5. Fault Detection for BUM Traffic

   Section 5.1 below discusses fault detection for MP2P tunnels using
   ingress replication and Section 5.2 discusses fault detection for
   P2MP tunnels.



5.1 Ingress Replication

   Ingress replication uses separate MP2P tunnels for transporting BUM
   traffic from the ingress PE (head) to a set of one or more egress PEs
   (tails).  The fault detection mechanism specified by this document
   takes advantage of the fact that the head makes a unique copy for
   each tail.

   Another key aspect to be considered in EVPN is the advertisement of
   the Inclusive Multicast Ethernet Tag Route [RFC7432].  The BUM
   traffic flows from a head node to a particular tail only after the
   head receives the inclusive multicast route. This contains the BUM
   EVPN MPLS label (downstream allocated) corresponding to the MP2P
   tunnel for MPLS encapsulation and contains the IP address of the PE
   originating the inclusive multicast route for use in VXLAN
   encapsulation. It also contains a BFD Discriminator Attribute [ietf-
   bess-mvpn-fast-failover].

____________________

## [WRITTEN INSTRUCTION A]
In the excerpt on fault detection for BUM traffic, when does BUM traffic flow from a head node to a particular tail?

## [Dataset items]
____________________

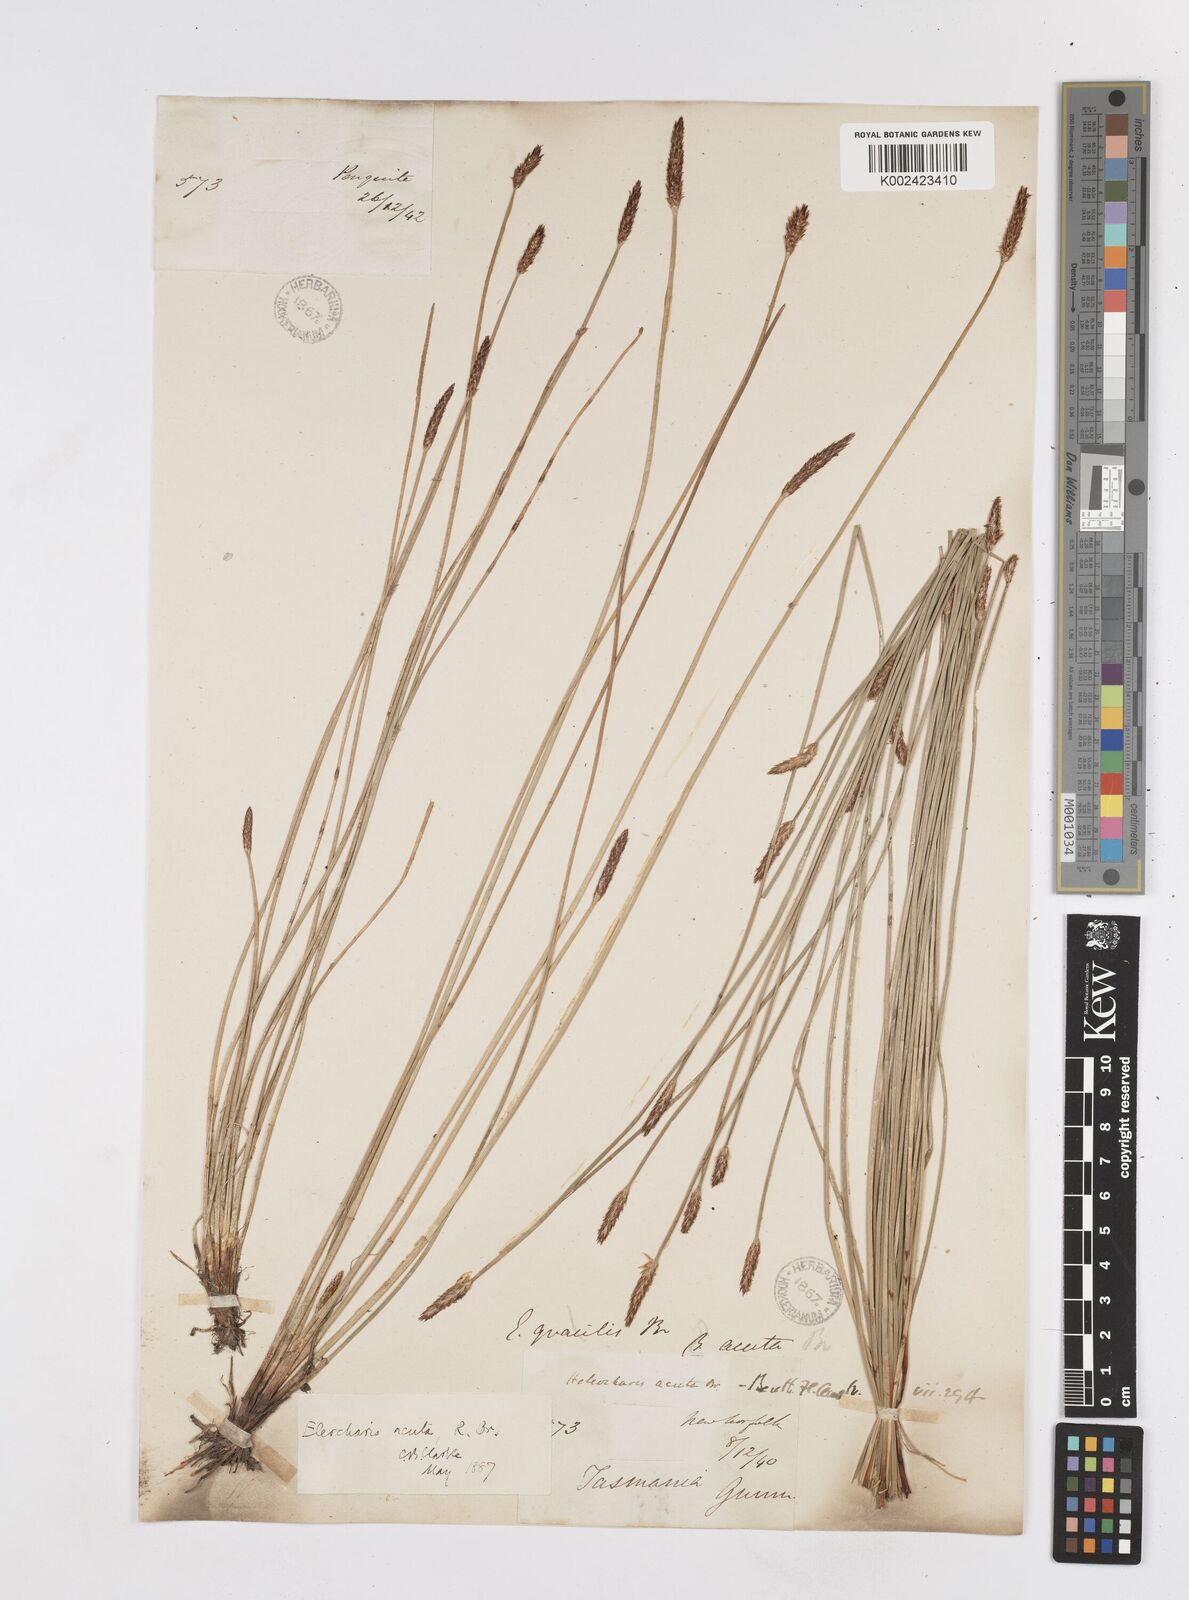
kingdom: Plantae
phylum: Tracheophyta
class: Liliopsida
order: Poales
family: Cyperaceae
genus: Eleocharis
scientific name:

____________________

## [WRITTEN INSTRUCTION B]
Put every line of the rows above into a numbered list, skipping blank lines and leaving the pictures out.

## [CORRECT ANSWER A]
Only after the head receives the inclusive multicast route.

## [CORRECT ANSWER B]
1. kingdom: Plantae
2. phylum: Tracheophyta
3. class: Liliopsida
4. order: Poales
5. family: Cyperaceae
6. genus: Eleocharis
7. scientific name:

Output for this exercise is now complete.